More specific policy at the local level provides incentives for better services and produces a more efficient government.  Mr. Goldsmith writes, "While policy wonks have long hailed consolidation of local governments as a creator of efficiency, a paper [aei.org; Feb. 2018; date accessed June 18, 2018] by economists Howard Husock and Wendell Cox shows that in fac, consolidation often increases total local expenditures."  This may not be the case in every situation, Mr. Goldsmith observes, "I've been involved in consolidations that produce value and those that don't--the ability to focus on areas with comparative advantages can make localism more efficient than consolidated efforts that force localities to operate outside their strengths."

Localism sounds like an ideal approach to dealing with the big issues affecting cities but the biggest problem with it is coordination.  Returning to gun control, " how do you keep people from going out to suburbs with lax regulations to buy a gun, then coming into the city to shoot somebody?"

Staying with gun control, research, Firearm Localism, in Washington D.C. and Pittsburgh (yalelawjournal.org; Oct. 2013; date accessed June 19, 2018) demonstrated that urban gun regulations can greatly reduce gun-related death, even when surrounding communities maintain more lax laws.  However, in other policy issues, coordination problems may be more severe as to render local legislation impossible.  One example cited by John Hatfield and Katrins Kosec is "cities would be unlikely to enact legislation to curb pollution when competing with surrounding localities."  Municipalities enjoy the benefits derived from jobs and tax revenues when a polluting facility moves in, pay little in penalties, since most of the pollution is exported to neighboring communities.  Thus, if a city were to pass environmental regulations, businesses are more likely to set up shop in a community with more lax regulations.

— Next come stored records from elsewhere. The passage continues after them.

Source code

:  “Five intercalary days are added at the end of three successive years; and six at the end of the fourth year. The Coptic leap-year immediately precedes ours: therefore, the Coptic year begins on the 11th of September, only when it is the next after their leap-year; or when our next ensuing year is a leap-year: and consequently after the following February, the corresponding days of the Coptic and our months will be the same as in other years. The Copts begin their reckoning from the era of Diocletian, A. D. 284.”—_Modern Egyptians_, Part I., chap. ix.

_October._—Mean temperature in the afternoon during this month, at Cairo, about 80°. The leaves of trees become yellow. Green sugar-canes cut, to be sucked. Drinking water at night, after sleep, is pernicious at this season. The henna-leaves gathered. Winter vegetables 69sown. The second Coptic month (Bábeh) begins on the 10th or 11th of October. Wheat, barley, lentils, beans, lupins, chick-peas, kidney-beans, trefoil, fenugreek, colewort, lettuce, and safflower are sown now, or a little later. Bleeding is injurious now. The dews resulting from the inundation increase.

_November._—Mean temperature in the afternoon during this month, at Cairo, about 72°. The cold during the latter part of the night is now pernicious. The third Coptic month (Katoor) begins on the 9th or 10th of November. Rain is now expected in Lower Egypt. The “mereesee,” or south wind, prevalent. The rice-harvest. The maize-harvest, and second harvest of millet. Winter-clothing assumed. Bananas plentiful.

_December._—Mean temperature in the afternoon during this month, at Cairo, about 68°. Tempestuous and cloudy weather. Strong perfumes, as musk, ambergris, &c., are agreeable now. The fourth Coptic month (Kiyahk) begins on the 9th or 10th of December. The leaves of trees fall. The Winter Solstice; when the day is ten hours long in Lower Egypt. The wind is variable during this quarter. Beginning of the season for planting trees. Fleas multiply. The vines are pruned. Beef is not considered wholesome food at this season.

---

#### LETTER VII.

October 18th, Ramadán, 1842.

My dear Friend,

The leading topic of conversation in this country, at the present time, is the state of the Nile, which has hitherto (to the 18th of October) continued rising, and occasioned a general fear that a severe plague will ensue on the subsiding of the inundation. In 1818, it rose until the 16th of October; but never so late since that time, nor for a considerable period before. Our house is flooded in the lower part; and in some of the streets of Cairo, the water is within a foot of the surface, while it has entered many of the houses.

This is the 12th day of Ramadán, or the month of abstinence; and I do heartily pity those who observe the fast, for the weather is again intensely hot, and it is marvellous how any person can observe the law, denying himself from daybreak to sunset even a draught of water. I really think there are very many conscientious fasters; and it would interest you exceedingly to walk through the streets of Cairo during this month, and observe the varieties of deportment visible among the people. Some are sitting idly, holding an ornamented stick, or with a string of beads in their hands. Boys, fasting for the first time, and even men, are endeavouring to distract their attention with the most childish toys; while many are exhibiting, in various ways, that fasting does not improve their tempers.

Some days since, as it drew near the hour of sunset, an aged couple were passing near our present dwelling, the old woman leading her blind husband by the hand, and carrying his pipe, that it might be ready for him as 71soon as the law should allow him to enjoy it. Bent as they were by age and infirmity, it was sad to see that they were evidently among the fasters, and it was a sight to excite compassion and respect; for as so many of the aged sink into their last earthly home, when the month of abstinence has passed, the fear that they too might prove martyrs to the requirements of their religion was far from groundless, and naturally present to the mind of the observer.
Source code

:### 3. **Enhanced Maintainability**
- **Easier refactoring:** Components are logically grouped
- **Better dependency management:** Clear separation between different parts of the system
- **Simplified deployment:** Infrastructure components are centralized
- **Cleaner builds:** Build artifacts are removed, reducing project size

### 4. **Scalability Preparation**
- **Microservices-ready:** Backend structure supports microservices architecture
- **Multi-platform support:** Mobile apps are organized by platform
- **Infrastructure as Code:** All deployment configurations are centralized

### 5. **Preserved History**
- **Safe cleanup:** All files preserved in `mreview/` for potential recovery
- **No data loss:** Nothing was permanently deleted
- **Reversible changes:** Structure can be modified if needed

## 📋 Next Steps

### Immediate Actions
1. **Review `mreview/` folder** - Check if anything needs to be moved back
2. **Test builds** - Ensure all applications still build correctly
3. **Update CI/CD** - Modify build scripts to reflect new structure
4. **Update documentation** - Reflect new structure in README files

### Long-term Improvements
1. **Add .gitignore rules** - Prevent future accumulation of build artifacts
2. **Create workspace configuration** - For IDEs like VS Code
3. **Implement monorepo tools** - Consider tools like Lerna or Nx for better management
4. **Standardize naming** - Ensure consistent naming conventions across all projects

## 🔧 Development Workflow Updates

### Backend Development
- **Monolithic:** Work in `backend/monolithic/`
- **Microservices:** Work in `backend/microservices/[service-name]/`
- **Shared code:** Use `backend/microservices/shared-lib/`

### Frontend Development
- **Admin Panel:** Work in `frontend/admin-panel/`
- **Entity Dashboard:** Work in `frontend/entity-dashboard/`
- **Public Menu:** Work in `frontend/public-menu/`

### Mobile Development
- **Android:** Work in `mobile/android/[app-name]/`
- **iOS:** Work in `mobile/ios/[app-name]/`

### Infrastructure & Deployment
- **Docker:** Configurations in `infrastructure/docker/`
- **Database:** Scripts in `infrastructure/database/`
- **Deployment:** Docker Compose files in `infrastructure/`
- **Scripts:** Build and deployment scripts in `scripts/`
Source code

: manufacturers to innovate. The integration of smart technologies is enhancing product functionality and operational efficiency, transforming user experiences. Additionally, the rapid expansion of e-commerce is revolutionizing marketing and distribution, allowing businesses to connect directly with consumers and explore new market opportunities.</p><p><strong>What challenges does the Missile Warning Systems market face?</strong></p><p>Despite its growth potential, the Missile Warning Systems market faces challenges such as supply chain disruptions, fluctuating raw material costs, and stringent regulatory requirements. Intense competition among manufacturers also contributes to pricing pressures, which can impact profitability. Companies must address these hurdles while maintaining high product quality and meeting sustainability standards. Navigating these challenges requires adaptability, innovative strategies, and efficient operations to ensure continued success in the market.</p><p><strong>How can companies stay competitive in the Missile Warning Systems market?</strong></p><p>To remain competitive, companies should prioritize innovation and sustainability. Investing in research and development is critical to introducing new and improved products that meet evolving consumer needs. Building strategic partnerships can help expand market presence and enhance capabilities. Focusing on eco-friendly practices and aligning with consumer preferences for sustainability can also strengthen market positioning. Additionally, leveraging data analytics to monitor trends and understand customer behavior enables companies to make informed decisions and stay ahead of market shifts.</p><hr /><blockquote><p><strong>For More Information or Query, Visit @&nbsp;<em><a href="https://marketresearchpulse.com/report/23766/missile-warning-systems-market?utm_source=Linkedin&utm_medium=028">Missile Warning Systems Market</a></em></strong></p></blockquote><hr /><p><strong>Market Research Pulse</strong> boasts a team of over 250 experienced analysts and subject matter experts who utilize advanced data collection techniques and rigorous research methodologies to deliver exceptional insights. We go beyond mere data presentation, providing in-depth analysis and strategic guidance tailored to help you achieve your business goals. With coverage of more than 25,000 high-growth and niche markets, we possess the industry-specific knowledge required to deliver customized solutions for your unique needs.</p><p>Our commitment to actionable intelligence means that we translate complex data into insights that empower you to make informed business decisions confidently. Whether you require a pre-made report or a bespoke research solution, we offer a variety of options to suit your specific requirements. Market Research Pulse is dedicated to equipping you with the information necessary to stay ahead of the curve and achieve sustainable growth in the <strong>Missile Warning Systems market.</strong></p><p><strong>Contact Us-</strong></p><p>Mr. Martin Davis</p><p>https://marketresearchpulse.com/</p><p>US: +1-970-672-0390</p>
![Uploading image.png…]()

Stephen Goldsmith declares, "It is in these that a state or national body must intervene."  Cities must use heir own experiences, in addition to research like that of Mr. Hatfield and Ms, Kosec, to determine he areas where they can create the circumstances for a positive outcome and where higher levels of government can intervene.

Another caveat to localism is that certain rights and services are so fundamental that the federal government must ensure that they are respected. Due process, guaranteed under the 14th Amendment, must be protected.  Also, the federal government must ensure that no city enacts any discriminatory practices like demanding proof of citizenship at random police stops.

Bottom line is, depending on what side of the aisle you ask, you will never get a consensus on what constitutes basic rights or necessary control of negative impact.  While progressives may argue in favor of universal healthcare and a handgun ban are on the same level non-discrimination laws, conservative may have a differing point of view.  This kind of debate is necessary for a healthy democratic process, but must be built on the foundation of localism, allowing governments to make more place specific decisions thus ensuring resident benefits and political CIVILITY.